* What you have to do *
Please give the whole listing again exactly, without any of its pictures.

* Supplied data *
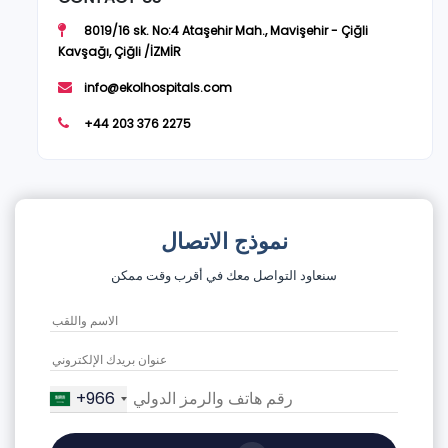
8019/16 sk. No:4 Ataşehir Mah., Mavişehir - Çiğli
Kavşağı, Çiğli /İZMİR
info@ekolhospitals.com
+44 203 376 2275
نموذج الاتصال
سنعاود التواصل معك في أقرب وقت ممكن
+966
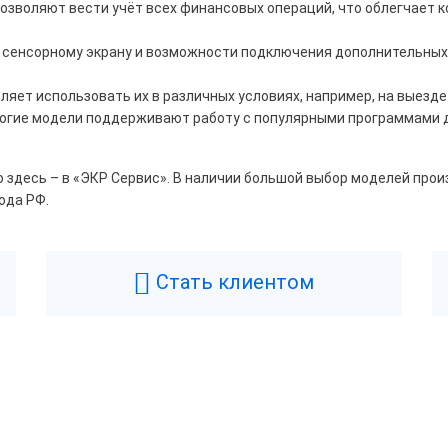
озволяют вести учёт всех финансовых операций, что облегчает к
ость печати
 сенсорному экрану и возможности подключения дополнительных
60
65
70
75
ляет использовать их в различных условиях, например, на выезде 
гие модели поддерживают работу с популярными программами дл
90
100
160
 здесь – в «ЭКР Сервис». В наличии большой выбор моделей произ
ода РФ.
Стать клиентом
евый
Белый
нжевый
Синий
ный
Возникли вопросы? Мы поможем!
отрез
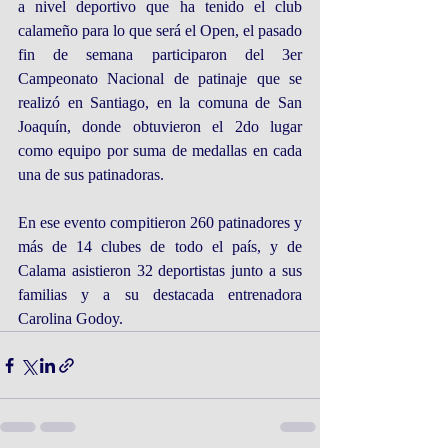
a nivel deportivo que ha tenido el club 
calameño para lo que será el Open, el pasado 
fin de semana participaron del 3er 
Campeonato Nacional de patinaje que se 
realizó en Santiago, en la comuna de San 
Joaquín, donde obtuvieron el 2do lugar 
como equipo por suma de medallas en cada 
una de sus patinadoras. 
En ese evento compitieron 260 patinadores y 
más de 14 clubes de todo el país, y de 
Calama asistieron 32 deportistas junto a sus 
familias y a su destacada entrenadora 
Carolina Godoy. 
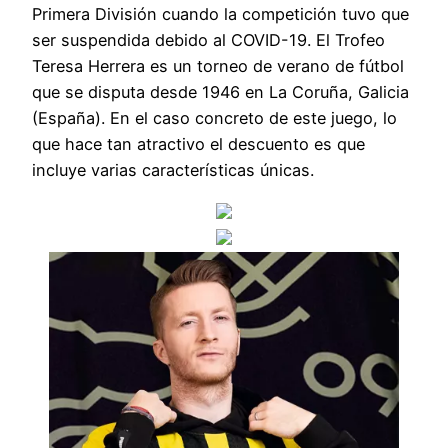
Primera División cuando la competición tuvo que
ser suspendida debido al COVID-19. El Trofeo
Teresa Herrera es un torneo de verano de fútbol
que se disputa desde 1946 en La Coruña, Galicia
(España). En el caso concreto de este juego, lo
que hace tan atractivo el descuento es que
incluye varias características únicas.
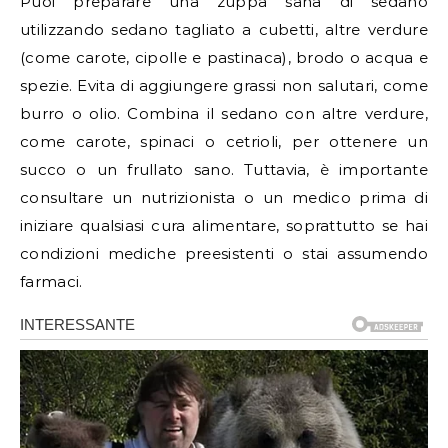
Puoi preparare una zuppa sana di sedano
utilizzando sedano tagliato a cubetti, altre verdure
(come carote, cipolle e pastinaca), brodo o acqua e
spezie. Evita di aggiungere grassi non salutari, come
burro o olio. Combina il sedano con altre verdure,
come carote, spinaci o cetrioli, per ottenere un
succo o un frullato sano. Tuttavia, è importante
consultare un nutrizionista o un medico prima di
iniziare qualsiasi cura alimentare, soprattutto se hai
condizioni mediche preesistenti o stai assumendo
farmaci.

* Answer space *
8019/16 sk. No:4 Ataşehir Mah., Mavişehir - Çiğli
Kavşağı, Çiğli /İZMİR
info@ekolhospitals.com
+44 203 376 2275
نموذج الاتصال
سنعاود التواصل معك في أقرب وقت ممكن
+966
озволяют вести учёт всех финансовых операций, что облегчает к
ость печати
 сенсорному экрану и возможности подключения дополнительных
60
65
70
75
ляет использовать их в различных условиях, например, на выезде 
гие модели поддерживают работу с популярными программами дл
90
100
160
 здесь – в «ЭКР Сервис». В наличии большой выбор моделей произ
ода РФ.
Стать клиентом
евый
Белый
нжевый
Синий
ный
Возникли вопросы? Мы поможем!
отрез
a nivel deportivo que ha tenido el club 
calameño para lo que será el Open, el pasado 
fin de semana participaron del 3er 
Campeonato Nacional de patinaje que se 
realizó en Santiago, en la comuna de San 
Joaquín, donde obtuvieron el 2do lugar 
como equipo por suma de medallas en cada 
una de sus patinadoras. 
En ese evento compitieron 260 patinadores y 
más de 14 clubes de todo el país, y de 
Calama asistieron 32 deportistas junto a sus 
familias y a su destacada entrenadora 
Carolina Godoy. 
Primera División cuando la competición tuvo que
ser suspendida debido al COVID-19. El Trofeo
Teresa Herrera es un torneo de verano de fútbol
que se disputa desde 1946 en La Coruña, Galicia
(España). En el caso concreto de este juego, lo
que hace tan atractivo el descuento es que
incluye varias características únicas.
Puoi preparare una zuppa sana di sedano
utilizzando sedano tagliato a cubetti, altre verdure
(come carote, cipolle e pastinaca), brodo o acqua e
spezie. Evita di aggiungere grassi non salutari, come
burro o olio. Combina il sedano con altre verdure,
come carote, spinaci o cetrioli, per ottenere un
succo o un frullato sano. Tuttavia, è importante
consultare un nutrizionista o un medico prima di
iniziare qualsiasi cura alimentare, soprattutto se hai
condizioni mediche preesistenti o stai assumendo
farmaci.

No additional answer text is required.